_Exercise instructions_
(1) Answer these questions using the passage about the Dodgers' clubhouse hallway.
(a) In what year were the LAX mosaic murals installed?
(b) In how many terminals at Los Angeles International Airport do the tile mosaics appear?
(c) Passing which tiles told a traveler that they were halfway down the corridor?
(2) From the passage about the Dodgers' clubhouse hallway, write out the stretch from "The Dodgers redesigned" through "to the story." word for word.
╭─ Passage provided
The Dodgers redesigned the hallway leading to the Dodgers' clubhouse this season. It's an ode to the iconic LAX mosaic murals installed in 1961. But there's more to the story.
What would a baseball team in Los Angeles want from a retired artist and designer in New York?
Janet Bennett wasn’t sure.
Generations of Angelenos are familiar with her signature project. You probably have walked right past it. Those colorful tile mosaics that decorate the long corridors toward baggage claim in five terminals at Los Angeles International Airport? She designed them.
You might have seen them in the movies or on television: "Airplane!," "Mad Men" and "The Graduate," just for starters.
You might have memorized the trivia: When you passed the red tiles, you were halfway down the corridor. “Red means halfway” was shorthand for locals in the know, just like “E Ticket” or “the #19 sandwich.”
“It just says L.A. in so many ways,” said Janet Marie Smith, the Dodgers’ executive vice president of planning and development.
╰─
╭─ Stored data
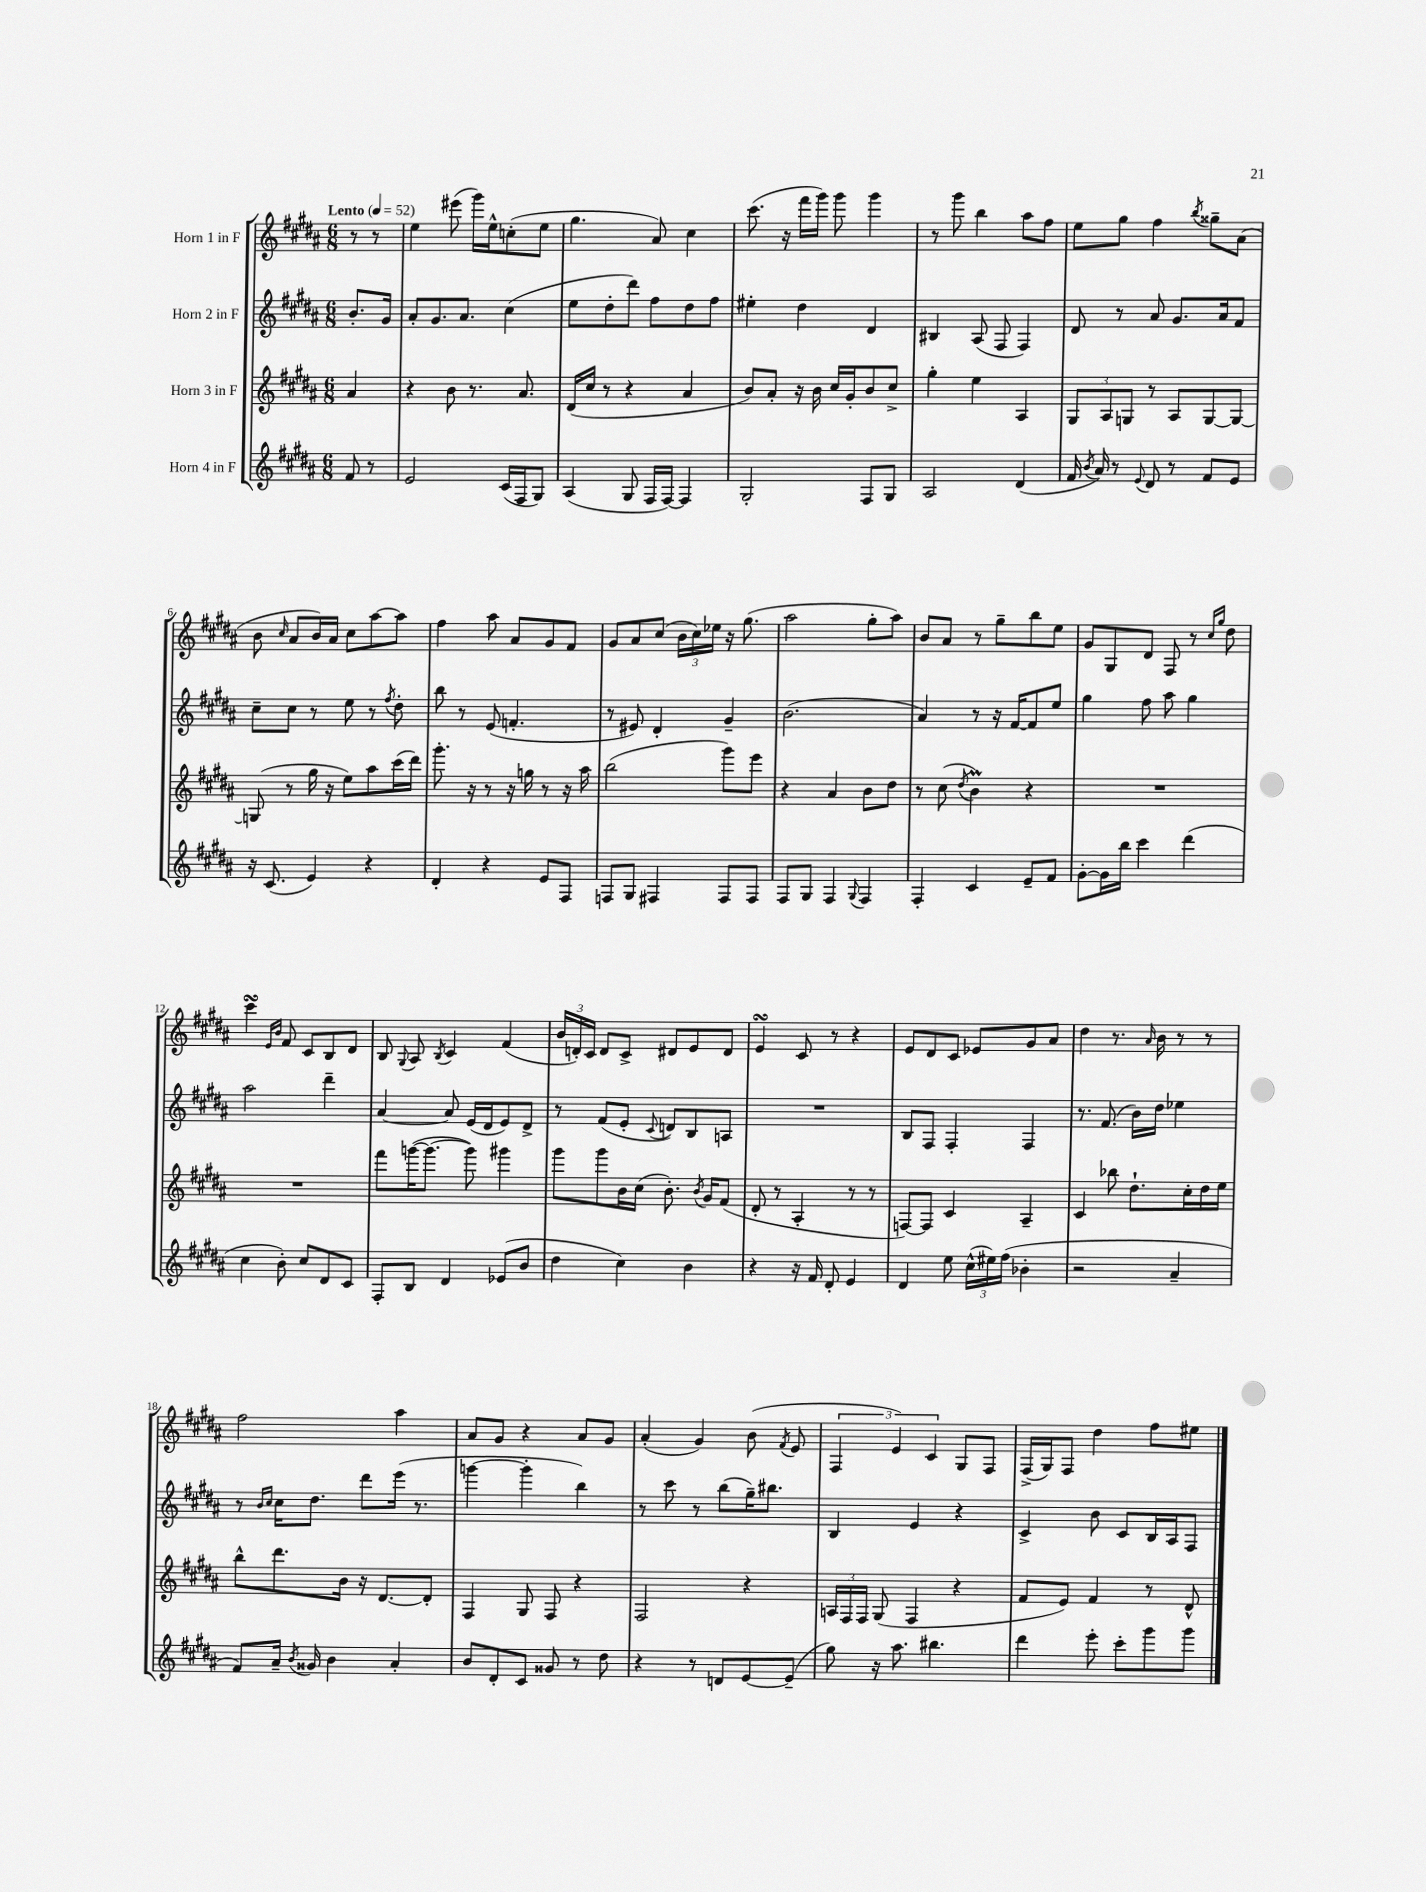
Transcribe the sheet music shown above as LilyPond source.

<<
\new StaffGroup <<
\new Staff = "s0" \with { instrumentName = "Horn 1 in F" } {
    \clef treble \key b \major \numericTimeSignature \time 6/8 \partial 4 \tempo "Lento" 4 = 52
    \autoBeamOff r8 r8 |
    e''4 eis'''8( gis'''16[) e''16-^ c''8-.( e''8] |
    gis''4. ais'8) cis''4 |
    cis'''8.( r16 fis'''16[ gis'''16]) gis'''8 gis'''4 |
    r8 gis'''8 b''4 ais''8[ fis''8] |
    e''8[ gis''8] fis''4 \acciaccatura { b''8 } gisis''8[-- ais'8]( |
    b'8 \grace { cis''16 } ais'8[ b'16) ais'16] cis''8[ ais''8~ ais''8] |
    fis''4 ais''8 ais'8[ gis'8 fis'8] |
    gis'8[ ais'8 cis''8]( \tuplet 3/2 { b'16[ cis''16) ees''16] } r16 gis''8.( |
    ais''2 gis''8[-. ais''8]) |
    b'8[ ais'8] r8 gis''8[-- b''8 e''8] |
    gis'8[ gis8 dis'8] fis8 r8 \grace { cis''16[ gis''16] } dis''8 |
    cis'''4\turn \grace { e'16[ b'16] } fis'8 cis'8[ b8 dis'8] |
    b8 \appoggiatura { gis8 } ais8 \acciaccatura { b8 } cis'4 fis'4( |
    \tuplet 3/2 { b'16[ d'16-.) cis'16] } d'8[ cis'8]-> dis'8[ e'8 dis'8] |
    e'4\turn cis'8 r8 r4 |
    e'8[ dis'8 cis'8] ees'8[ gis'8 ais'8] |
    dis''4 r8. \grace { ais'16 } b'16 r8 r8 |
    fis''2 ais''4 |
    ais'8[ gis'8] r4 ais'8[ gis'8] |
    ais'4-.( gis'4) b'8( \acciaccatura { fis'8 } e'8 |
    \tuplet 3/2 { fis4 e'4) cis'4 } gis8[ fis8] |
    fis16[->( gis16) fis8] dis''4 fis''8[ eis''8] \bar "|." |
}
\new Staff = "s1" \with { instrumentName = "Horn 2 in F" } {
    \clef treble \key b \major \numericTimeSignature \time 6/8 \partial 4
    \autoBeamOff b'8.[-. gis'16] |
    ais'8[-. gis'8. ais'8.] cis''4( |
    e''8[ dis''8-. dis'''8]) fis''8[ dis''8 fis''8] |
    eis''4-. dis''4 dis'4 |
    bis4 ais8( fis8 fis4) |
    dis'8 r8 ais'8 gis'8.[ ais'16 fis'8] |
    cis''8[-- cis''8] r8 e''8 r8 \acciaccatura { fis''8 } dis''8-. |
    b''8 r8 e'8( f'4.-. |
    r8 eis'8) dis'4-. gis'4-- |
    b'2.( |
    ais'4) r8 r16 fis'16[~ fis'8 e''8] |
    gis''4 fis''8 ais''8 gis''4 |
    ais''2 dis'''4-- |
    ais'4~ ais'8 e'16[( dis'16 e'8) dis'8]-> |
    r8 fis'8[( e'8]-. \appoggiatura { cis'8 } d'8[) b8 a8] |
    R2. |
    b8[ fis8] fis4-. fis4 |
    r8. fis'8.( b'16[) dis''16] ees''4 |
    r8 \grace { b'16[ cis''16] } cis''16[ dis''8.] dis'''8[ e'''16]( r8. |
    g'''4~ g'''4-. b''4) |
    r8 cis'''8 r8 b''8[( gis''16--) bis''8.] |
    b4 e'4 r4 |
    cis'4-> b'8 cis'8[ b16 ais16 fis8] \bar "|." |
}
\new Staff = "s2" \with { instrumentName = "Horn 3 in F" } {
    \clef treble \key b \major \numericTimeSignature \time 6/8 \partial 4
    \autoBeamOff ais'4 |
    r4 b'8 r8. ais'8. |
    dis'16[( cis''16] r8 r4 ais'4 |
    b'8[) ais'8]-. r16 b'16 cis''16[ gis'16-. b'8 cis''8]-> |
    gis''4-. e''4 ais4 |
    \tuplet 3/2 { gis8[ ais8 g8] } r8 ais8[ g8~ g8]~ |
    g8( r8 gis''16 r16 e''8[) ais''8 cis'''16( dis'''16]) |
    gis'''8.-. r16 r8 r16 g''16 r8 r16 ais''16 |
    b''2( gis'''8[) e'''8] |
    r4 ais'4 b'8[ dis''8] |
    r8 cis''8( \acciaccatura { dis''8 } b'4\prall) r4 |
    R2. |
    R2. |
    fis'''8[ g'''16~( g'''8.]~ g'''8) gis'''4 |
    gis'''8[ gis'''8 b'16 cis''16]( b'8.-.) \acciaccatura { b'8 } gis'16[ fis'8]( |
    dis'8-. r8 ais4-. r8 r8 |
    f8[~) f8] cis'4 ais4-- |
    cis'4 bes''8 dis''8.[-! cis''16-. dis''16 e''16] |
    b''8[-^ dis'''8. b'16] r16 dis'8.[~ dis'8]-. |
    fis4 gis8 fis8 r4 |
    fis2 r4 |
    \tuplet 3/2 { a16[ fis16 fis16] } gis8( fis4 r4 |
    fis'8[ e'8]) fis'4 r8 dis'8-^ \bar "|." |
}
\new Staff = "s3" \with { instrumentName = "Horn 4 in F" } {
    \clef treble \key b \major \numericTimeSignature \time 6/8 \partial 4
    \autoBeamOff fis'8 r8 |
    e'2 cis'16[( fis16 gis8]) |
    ais4( gis8 fis16[ fis16]~) fis4 |
    gis2-. fis8[ gis8] |
    ais2 dis'4( |
    fis'16 \acciaccatura { b'8 } ais'16) r8 \appoggiatura { e'8 } dis'8 r8 fis'8[ e'8] |
    r16 cis'8.( e'4) r4 |
    dis'4-. r4 e'8[ fis8] |
    f8[ gis8] fis4 fis8[ fis8] |
    fis8[ gis8] fis4 \appoggiatura { gis8 } fis4 |
    fis4-. cis'4 e'8[-- fis'8] |
    gis'8[~-. gis'16 b''16] cis'''4 dis'''4( |
    cis''4 b'8-.) cis''8[ dis'8 cis'8] |
    fis8[-. b8] dis'4 ees'8[( b'8] |
    dis''4 cis''4) b'4 |
    r4 r16 fis'16 dis'8-. e'4 |
    dis'4 e''8 \tuplet 3/2 { cis''16[-^( eis''16) fis''16]( } bes'4-. |
    r2 ais'4-- |
    fis'8[) ais'16]-- \acciaccatura { b'8 } gisis'16 b'4 ais'4-. |
    b'8[ dis'8-. cis'8] gisis'8 r8 dis''8 |
    r4 r8 d'8[ e'8~ e'8]--( |
    gis''8) r16 ais''8. bis''4. |
    dis'''4 e'''8-. cis'''8[-. gis'''8 gis'''8] \bar "|." |
}
>>
>>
╰─
_Responses by task_
(1)
(a) 1961
(b) Five
(c) The red tiles

(2)
The Dodgers redesigned the hallway leading to the Dodgers' clubhouse this season. It's an ode to the iconic LAX mosaic murals installed in 1961. But there's more to the story.